Netflix’s “Call My Agent,” on the other hand, takes a more generously screwball (and ultimately smarter) approach to its exploration of egomania as it follows the travails of a group of agents and their assistants, juggling their clients’ needs along with their own personality quirks.

The show is very French; ridiculous but elegant, melodramatic but stylish. It is worlds away from the slick mega-agencies of Hollywood as depicted on “Entourage” and there’s a satisfying thematic undercurrent explaining why these agents jump through so many hoops for their actors. Conflicts abound and they are often the bearers of bad news (and forever looking for ways to put off that unpleasant task), but they really do see their clients as people, not just dollar signs to be exploited. Actors can be eccentric, and their agents are there to smooth over those less personable edges to help them get the best opportunities possible. (The original idea for the series came from two agents, Dominique Besnehard and Michel Feller.)

The fourth and final season of the show premiered last week (the three previous seasons are available on Netflix as well) and the agency is, as always, on the brink of being sold or going under. For one person to succeed, someone else has to fail — that’s the basic premise, which is perhaps too reductive and maybe the show’s one real weakness.
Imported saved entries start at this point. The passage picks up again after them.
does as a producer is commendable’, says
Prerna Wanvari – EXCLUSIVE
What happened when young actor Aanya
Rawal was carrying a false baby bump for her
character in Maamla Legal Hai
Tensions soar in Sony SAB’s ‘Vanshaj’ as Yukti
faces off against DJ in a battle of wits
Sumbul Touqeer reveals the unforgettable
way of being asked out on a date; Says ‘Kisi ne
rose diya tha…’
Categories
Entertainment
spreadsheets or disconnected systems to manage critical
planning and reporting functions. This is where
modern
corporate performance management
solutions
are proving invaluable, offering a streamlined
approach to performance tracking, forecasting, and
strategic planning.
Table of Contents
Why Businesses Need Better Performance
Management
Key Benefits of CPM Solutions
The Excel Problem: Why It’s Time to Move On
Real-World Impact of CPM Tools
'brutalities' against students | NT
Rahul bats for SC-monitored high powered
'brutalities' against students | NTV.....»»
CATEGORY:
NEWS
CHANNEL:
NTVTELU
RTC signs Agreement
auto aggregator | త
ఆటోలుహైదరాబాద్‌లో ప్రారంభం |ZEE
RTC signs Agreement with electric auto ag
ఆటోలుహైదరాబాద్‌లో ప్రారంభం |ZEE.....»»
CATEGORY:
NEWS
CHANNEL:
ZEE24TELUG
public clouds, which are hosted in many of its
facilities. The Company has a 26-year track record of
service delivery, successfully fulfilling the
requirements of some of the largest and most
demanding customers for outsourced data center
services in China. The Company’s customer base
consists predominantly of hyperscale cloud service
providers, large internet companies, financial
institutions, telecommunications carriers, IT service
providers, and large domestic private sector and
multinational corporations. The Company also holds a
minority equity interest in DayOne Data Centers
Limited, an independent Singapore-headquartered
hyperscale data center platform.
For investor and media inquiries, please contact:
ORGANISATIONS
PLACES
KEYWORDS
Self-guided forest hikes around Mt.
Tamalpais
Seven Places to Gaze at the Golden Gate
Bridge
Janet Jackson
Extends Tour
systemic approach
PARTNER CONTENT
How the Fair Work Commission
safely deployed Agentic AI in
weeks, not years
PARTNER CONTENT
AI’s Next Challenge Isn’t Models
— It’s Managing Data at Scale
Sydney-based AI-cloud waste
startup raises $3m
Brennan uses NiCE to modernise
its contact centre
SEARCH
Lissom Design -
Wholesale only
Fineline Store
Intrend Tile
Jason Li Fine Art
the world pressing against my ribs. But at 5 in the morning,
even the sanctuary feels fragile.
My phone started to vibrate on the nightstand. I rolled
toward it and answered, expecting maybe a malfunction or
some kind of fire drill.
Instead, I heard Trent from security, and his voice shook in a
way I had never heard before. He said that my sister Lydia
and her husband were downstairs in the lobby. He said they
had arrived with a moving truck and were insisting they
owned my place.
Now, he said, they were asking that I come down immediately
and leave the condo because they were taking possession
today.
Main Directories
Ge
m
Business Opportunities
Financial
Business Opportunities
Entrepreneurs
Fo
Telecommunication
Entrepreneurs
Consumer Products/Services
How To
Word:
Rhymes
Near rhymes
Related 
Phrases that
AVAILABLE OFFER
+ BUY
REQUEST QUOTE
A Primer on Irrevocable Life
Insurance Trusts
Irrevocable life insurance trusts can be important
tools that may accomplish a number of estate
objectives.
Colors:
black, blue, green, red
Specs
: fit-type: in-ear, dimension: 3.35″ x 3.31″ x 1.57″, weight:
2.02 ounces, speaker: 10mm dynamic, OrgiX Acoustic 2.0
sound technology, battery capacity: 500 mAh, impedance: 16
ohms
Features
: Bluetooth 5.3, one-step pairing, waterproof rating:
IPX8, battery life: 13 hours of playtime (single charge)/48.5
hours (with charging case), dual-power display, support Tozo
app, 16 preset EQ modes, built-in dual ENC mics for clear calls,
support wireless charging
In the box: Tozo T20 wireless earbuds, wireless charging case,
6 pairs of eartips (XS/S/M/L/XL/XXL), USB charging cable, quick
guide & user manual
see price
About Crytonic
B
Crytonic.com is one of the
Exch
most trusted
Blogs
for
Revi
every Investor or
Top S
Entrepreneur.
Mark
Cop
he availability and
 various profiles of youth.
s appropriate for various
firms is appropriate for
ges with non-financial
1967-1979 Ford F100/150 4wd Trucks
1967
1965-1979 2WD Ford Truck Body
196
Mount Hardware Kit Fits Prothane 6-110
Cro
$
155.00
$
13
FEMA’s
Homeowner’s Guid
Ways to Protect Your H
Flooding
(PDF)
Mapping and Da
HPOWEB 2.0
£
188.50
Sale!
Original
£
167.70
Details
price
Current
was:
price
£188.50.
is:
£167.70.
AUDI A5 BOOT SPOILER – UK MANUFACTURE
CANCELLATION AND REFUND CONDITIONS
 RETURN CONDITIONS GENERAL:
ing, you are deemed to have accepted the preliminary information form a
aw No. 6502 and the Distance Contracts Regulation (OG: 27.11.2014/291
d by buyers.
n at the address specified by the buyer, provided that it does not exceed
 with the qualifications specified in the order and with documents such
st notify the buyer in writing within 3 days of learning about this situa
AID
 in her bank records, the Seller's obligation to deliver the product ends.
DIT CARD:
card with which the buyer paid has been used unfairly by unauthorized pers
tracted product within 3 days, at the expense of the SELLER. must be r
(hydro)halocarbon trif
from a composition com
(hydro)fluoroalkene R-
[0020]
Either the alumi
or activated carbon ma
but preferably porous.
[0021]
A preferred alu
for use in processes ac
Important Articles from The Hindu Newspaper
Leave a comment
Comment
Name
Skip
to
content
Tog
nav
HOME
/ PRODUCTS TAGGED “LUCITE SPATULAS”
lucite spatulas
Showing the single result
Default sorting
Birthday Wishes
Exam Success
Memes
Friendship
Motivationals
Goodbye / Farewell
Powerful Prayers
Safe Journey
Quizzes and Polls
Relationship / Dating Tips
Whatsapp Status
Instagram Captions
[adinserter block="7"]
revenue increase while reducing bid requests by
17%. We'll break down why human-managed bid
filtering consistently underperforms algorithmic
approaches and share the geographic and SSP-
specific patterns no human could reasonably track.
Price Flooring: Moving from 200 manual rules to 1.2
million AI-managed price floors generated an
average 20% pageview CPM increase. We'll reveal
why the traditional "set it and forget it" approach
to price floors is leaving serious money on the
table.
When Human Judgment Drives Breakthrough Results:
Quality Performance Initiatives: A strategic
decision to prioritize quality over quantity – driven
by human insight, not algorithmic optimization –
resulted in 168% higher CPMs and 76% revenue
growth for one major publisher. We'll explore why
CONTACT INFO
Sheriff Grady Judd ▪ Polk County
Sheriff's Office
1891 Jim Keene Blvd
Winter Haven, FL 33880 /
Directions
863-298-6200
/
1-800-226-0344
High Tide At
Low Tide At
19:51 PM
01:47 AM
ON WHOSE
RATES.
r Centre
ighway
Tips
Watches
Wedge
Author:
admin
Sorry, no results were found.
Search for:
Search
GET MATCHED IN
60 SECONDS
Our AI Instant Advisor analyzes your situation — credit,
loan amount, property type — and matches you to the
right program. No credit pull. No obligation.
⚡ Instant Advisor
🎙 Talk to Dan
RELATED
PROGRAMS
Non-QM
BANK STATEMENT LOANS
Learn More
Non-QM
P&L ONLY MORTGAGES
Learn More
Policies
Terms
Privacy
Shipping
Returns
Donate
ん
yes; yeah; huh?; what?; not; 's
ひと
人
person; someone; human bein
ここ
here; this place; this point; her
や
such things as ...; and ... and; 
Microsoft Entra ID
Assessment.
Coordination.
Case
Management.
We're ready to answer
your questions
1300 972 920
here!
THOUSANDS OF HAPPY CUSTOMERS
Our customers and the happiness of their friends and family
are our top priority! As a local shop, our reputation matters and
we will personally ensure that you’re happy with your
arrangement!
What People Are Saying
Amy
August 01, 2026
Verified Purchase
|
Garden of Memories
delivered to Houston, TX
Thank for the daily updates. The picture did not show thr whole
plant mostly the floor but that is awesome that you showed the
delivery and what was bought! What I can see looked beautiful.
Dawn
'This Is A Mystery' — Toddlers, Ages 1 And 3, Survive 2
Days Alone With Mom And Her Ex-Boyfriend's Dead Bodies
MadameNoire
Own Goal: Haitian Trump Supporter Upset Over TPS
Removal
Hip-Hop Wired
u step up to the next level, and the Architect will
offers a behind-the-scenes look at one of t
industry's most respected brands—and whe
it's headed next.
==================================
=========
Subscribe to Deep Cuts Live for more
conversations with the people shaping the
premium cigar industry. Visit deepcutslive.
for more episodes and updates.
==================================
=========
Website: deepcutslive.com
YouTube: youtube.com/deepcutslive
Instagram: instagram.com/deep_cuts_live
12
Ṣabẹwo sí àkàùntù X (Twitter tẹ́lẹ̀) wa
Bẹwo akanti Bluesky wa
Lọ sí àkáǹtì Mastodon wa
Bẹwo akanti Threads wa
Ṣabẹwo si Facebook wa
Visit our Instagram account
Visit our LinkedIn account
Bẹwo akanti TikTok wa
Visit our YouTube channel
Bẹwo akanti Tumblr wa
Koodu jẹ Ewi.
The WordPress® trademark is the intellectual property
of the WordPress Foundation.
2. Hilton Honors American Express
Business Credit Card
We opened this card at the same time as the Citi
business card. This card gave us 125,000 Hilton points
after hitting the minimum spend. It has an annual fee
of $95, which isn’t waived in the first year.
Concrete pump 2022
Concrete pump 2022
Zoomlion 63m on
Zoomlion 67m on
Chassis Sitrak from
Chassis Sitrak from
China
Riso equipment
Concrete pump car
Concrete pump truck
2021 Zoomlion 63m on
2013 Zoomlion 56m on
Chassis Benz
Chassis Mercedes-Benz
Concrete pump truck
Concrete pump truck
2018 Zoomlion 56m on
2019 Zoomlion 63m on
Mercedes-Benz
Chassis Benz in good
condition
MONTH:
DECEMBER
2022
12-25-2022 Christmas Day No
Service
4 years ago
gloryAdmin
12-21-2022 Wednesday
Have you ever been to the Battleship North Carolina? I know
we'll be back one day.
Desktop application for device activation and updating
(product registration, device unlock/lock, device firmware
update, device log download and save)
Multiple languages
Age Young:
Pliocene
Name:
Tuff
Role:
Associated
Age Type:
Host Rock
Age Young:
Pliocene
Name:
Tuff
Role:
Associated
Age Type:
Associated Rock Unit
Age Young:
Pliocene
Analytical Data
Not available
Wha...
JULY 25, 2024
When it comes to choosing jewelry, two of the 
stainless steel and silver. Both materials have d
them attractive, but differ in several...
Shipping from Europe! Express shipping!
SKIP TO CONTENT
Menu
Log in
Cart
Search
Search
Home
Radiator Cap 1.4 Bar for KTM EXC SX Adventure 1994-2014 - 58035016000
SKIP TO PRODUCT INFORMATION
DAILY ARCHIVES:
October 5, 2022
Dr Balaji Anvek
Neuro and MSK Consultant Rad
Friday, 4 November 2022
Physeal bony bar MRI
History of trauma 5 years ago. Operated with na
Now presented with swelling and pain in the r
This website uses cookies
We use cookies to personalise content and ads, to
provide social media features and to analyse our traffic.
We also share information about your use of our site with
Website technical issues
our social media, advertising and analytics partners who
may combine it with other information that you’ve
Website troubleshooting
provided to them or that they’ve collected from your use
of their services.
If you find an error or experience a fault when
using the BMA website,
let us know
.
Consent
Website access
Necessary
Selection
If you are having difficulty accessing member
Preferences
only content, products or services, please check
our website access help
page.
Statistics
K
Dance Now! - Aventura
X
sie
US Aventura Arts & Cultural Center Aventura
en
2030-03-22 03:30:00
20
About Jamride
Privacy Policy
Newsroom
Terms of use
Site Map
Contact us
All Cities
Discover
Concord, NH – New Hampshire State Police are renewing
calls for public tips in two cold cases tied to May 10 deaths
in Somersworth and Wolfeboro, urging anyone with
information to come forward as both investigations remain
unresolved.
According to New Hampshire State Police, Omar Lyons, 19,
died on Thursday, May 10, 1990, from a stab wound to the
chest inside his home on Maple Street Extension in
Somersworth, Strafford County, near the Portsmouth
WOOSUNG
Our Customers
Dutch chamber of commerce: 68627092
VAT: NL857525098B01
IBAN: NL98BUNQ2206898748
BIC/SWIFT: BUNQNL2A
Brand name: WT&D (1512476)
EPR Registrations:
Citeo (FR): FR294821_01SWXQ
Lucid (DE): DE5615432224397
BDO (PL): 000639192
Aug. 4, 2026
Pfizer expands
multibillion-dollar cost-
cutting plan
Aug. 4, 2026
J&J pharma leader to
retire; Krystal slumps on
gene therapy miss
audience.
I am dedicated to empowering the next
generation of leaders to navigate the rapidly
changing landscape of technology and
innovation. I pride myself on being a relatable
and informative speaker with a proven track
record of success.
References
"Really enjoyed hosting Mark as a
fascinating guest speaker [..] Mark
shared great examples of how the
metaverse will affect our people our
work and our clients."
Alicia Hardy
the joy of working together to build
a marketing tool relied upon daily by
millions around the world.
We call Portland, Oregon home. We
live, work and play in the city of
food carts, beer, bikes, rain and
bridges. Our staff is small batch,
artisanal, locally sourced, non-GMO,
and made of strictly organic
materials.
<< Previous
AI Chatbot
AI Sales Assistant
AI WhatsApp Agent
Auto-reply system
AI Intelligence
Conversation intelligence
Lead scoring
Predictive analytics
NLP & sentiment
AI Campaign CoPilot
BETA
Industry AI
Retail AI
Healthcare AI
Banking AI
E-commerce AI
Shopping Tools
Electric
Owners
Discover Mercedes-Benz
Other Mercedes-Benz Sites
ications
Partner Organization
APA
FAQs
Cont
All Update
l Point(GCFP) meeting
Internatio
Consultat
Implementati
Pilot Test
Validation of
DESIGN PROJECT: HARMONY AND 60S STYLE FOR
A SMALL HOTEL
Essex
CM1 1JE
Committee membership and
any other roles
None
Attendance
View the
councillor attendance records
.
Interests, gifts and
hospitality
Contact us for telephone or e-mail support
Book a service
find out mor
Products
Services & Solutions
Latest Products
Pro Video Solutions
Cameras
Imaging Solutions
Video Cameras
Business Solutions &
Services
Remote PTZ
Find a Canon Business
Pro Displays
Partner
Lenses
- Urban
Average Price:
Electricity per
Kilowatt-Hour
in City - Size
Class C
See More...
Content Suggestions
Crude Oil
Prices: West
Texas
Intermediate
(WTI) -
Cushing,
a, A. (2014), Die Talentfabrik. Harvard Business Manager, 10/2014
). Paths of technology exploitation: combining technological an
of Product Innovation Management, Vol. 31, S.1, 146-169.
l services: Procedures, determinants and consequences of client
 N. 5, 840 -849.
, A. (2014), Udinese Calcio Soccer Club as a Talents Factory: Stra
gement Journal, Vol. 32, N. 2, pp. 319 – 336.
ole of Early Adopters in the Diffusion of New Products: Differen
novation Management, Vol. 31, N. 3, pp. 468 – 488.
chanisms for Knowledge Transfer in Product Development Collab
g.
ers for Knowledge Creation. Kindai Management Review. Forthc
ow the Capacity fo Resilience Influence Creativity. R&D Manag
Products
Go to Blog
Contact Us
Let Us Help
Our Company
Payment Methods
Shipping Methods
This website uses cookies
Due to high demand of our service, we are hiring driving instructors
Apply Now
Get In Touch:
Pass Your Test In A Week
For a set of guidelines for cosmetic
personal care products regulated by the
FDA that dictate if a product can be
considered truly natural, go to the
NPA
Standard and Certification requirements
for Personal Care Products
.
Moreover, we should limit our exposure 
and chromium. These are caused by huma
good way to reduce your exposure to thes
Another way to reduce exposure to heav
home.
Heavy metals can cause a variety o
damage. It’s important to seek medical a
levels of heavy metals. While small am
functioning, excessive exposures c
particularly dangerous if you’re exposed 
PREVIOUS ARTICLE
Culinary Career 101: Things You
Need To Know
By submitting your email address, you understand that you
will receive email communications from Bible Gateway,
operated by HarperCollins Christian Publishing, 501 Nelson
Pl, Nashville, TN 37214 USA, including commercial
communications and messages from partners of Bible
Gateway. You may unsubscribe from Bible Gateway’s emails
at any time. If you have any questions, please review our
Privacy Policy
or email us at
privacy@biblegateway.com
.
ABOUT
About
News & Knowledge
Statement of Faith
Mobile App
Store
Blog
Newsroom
But overall there’s something so human in this endeavor: To be an agent is to be a master of hand-holding and soothing one moment, managing personal imbroglios the next.

The show centers around the hijinks of four principal agents — the glass walls between their offices create all kinds of moments of farce — but it is Camille Cottin as Andréa (now agency head in Season 4) who holds the show together. Dressed in skinny jeans and high-heeled ankle boots, she is a woman of sharp angles both in appearance and demeanor. (A small detail I love: We see her re-wearing her clothes. You almost never see this in TV and film, where characters have a seemingly endless wardrobe.) By now, Andréa has abandoned her womanizing ways of earlier seasons in favor of domestication with a wife and baby, and this progression has softened her somewhat (exhausted her, more like) in ways that feel true and honest.

The show features real celebrities playing heightened versions of themselves (Charlotte Gainsbourg, Jean Reno and Sigourney Weaver among others) and it’s a witty deconstruction of a glamorous facade, revealing the prosaic reality underneath: Actors have insecurities like the rest of us — maybe more so — and that vulnerability can lead them down outrageous paths.

Not once are the imperatives of blockbuster movies mentioned; the projects in question are always love stories or historical dramas or indie films. This is a show resolutely about the French film industry not Hollywood, as it should be, and it’s portrayed as a business much smaller and less money-obsessed than its L.A. counterpart.

Loyalties are tested and manipulated, but not irreparably so, which is probably the most unrealistic facet of the show. But I found the ending — and the prospect of saying goodbye to this rogue collection of flawed but decent people — unexpectedly moving. We’re left to believe they will live to scramble another day, but in an entirely different configuration. Bonne chance, you charming workaholics.